Redaktionsschluss in Zeiten des Coronavirus.

von Christina Hiptmayr

Während Sie diese Zeilen lesen, befindet sich die profil-Redaktion – wie jeden Freitag – im Endspurt für das nächste Heft. Doch sonst ist alles anders: kein Gegenüber am Schreibtisch, das beim Formulieren der Sätze ebendiese leise mitspricht; kein bärbeißiger Grafiker, der schimpft, weil der Artikel wieder einmal zu lang ist; keine Fotoredakteurin, die mit dem neuesten Klatsch aus dem europäischen Hochadel aufwartet; kein Ressortleiter, der das Programm umschmeisst, weil es eine „Wahnsinns Gschicht“ gibt; kein Chef vom Dienst, der mit einem mehr oder weniger charmanten „Wann gibst denn ab?“ auf die Einhaltung der Termine drängt. Wir stehen erst bei Tag 5 in Corantäne und ich beginne tatsächlich schon meine Kolleginnen und Kollegen zu vermissen. Auch wenn die Digitalisierung durch die Corona-Krise einen ordentlichen Schub bekommen haben mag, E-Mails und Videokonferenzen können den Betrieb in einer Redaktion dann halt doch nicht ganz ersetzen.

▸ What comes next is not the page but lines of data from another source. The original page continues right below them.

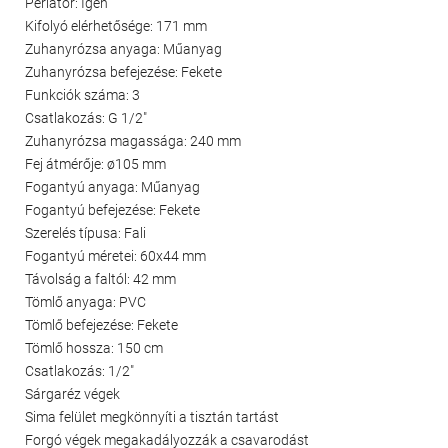
Perlátor: Igen
Kifolyó elérhetősége: 171 mm
Zuhanyrózsa anyaga: Műanyag
Zuhanyrózsa befejezése: Fekete
Funkciók száma: 3
Csatlakozás: G 1/2"
Zuhanyrózsa magassága: 240 mm
Fej átmérője: ø105 mm
Fogantyú anyaga: Műanyag
Fogantyú befejezése: Fekete
Szerelés típusa: Fali
Fogantyú méretei: 60x44 mm
Távolság a faltól: 42 mm
Tömlő anyaga: PVC
Tömlő befejezése: Fekete
Tömlő hossza: 150 cm
Csatlakozás: 1/2"
Sárgaréz végek
Sima felület megkönnyíti a tisztán tartást
Forgó végek megakadályozzák a csavarodást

Natürlich beschäftigt uns die Causa prima auch in der kommenden Ausgabe. Franziska Dzugan analysiert, wie es Singapur geschafft hat, so glimpflich durch die Krise zu kommen (knapp sechs Millionen Einwohner, 300 Infizierte, 0 Tote). Christa Zöchling wirft einen Blick zurück auf die Spanische Grippe und Angelika Hager untersucht, wie Menschen mit Angststörungen mit der aktuellen Situation umgehen – um nur ein paar Beispiele aus unserem dichten Programm zu nennen. Und wie gewohnt, halten wir Sie online mit unserem Live-Ticker und den mittäglichen Corona-Chroniken auf dem Laufenden.

Wenn Sie allerdings zwischendurch von all den Krisennachrichten eine Pause brauchen, darf ich Ihnen das wunderbare Porträt von Wolfgang Paterno über den Hohenemser Vizebürgermeister ans Herz legen, der wohl das ist, was man gemeinhin einen „bunten Hund“ nennt. Welcher Politiker kann sonst schon von sich behaupten, sich fast mit Helmut Qualtinger geprügelt zu haben? Oder die Geschichte über den „letzten Juden Afghanistans, den nicht einmal die Taliban klein bekommen haben. Und weil man sich im Home-Office und bei geschlossenen Restaurants ein paar Gedanken mehr über die Nahrungsaufnahme macht, begab sich das Gesellschaftsressort „auf die Suche nach dem heiligen Mahl“. Diese Texte sind garantiert coronafrei und hier als E-Paper kostenfrei downloadbar.

Bleiben Sie gesund und bleiben Sie uns gewogen!